**Brief**:
You are asked to filter the data below and copy every line holding "font".

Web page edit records
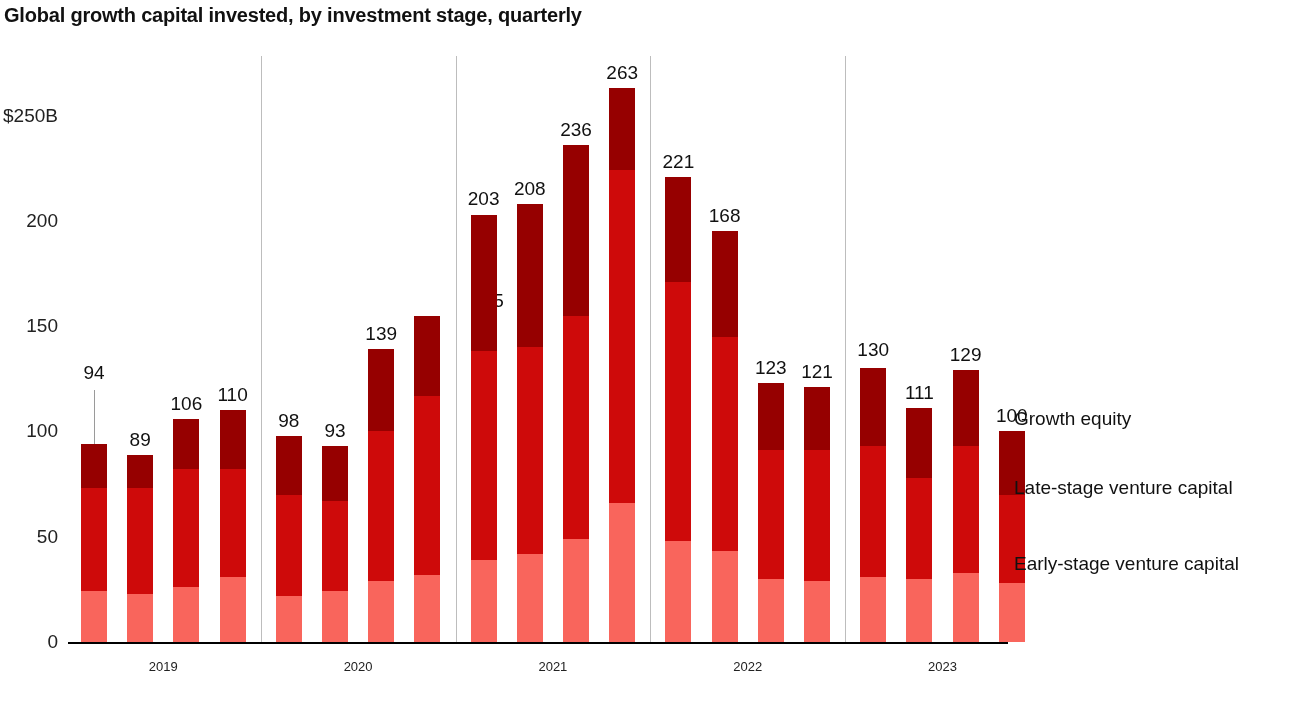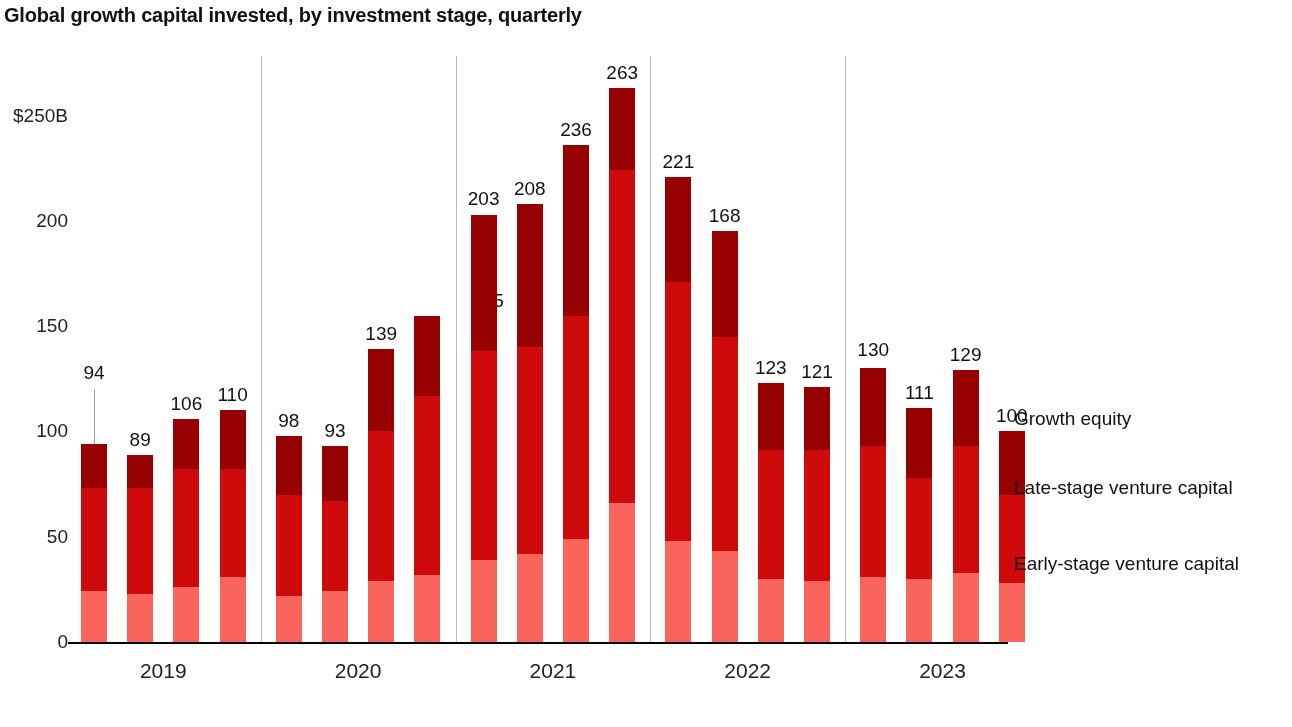--- a/index.html
+++ b/index.html
@@ -13,21 +13,21 @@
     position:absolute;left:4px;top:4px;
     font-size:20px;font-weight:bold;letter-spacing:-0.2px;
     color:#111;white-space:nowrap;
   }
   
   #plot{
     position:absolute;left:68px;top:56px;
     width:940px;height:530px;
   }
   .ytick{
-    position:absolute;right:100%;
+    position:absolute;right:100%;margin-right:10px;
     transform:translateY(-50%);
     font-size:19px;color:#222;white-space:nowrap;text-align:right;
   }
   .sep{
     position:absolute;top:0;bottom:0;width:1px;background:#bdbdbd;
   }
   #baseline{
     position:absolute;left:0;width:940px;height:2px;background:#000;
     top:586px;
   }
@@ -37,21 +37,21 @@
   .seg{width:100%;display:block;}
   .barlabel{
     position:absolute;font-size:19px;color:#111;
     transform:translateX(-50%);white-space:nowrap;
   }
   #needle{
     position:absolute;width:1px;background:#9a9a9a;
   }
   
   .xlabel{
-    position:absolute;font-size:21px;color:#222;
+    position:absolute;font-size:13px;color:#222;
     transform:translateX(-50%);white-space:nowrap;
   }
   
   .legend-entry{
     position:absolute;left:1014px;font-size:19px;color:#111;white-space:nowrap;
   }
   
   #footer{
     position:absolute;left:2px;top:655px;width:1288px;
     font-size:14.5px;line-height:19px;color:#111;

**Task solution**:
     font-size:20px;font-weight:bold;letter-spacing:-0.2px;
     font-size:19px;color:#222;white-space:nowrap;text-align:right;
     position:absolute;font-size:19px;color:#111;
-    position:absolute;font-size:21px;color:#222;
+    position:absolute;font-size:13px;color:#222;
     position:absolute;left:1014px;font-size:19px;color:#111;white-space:nowrap;
     font-size:14.5px;line-height:19px;color:#111;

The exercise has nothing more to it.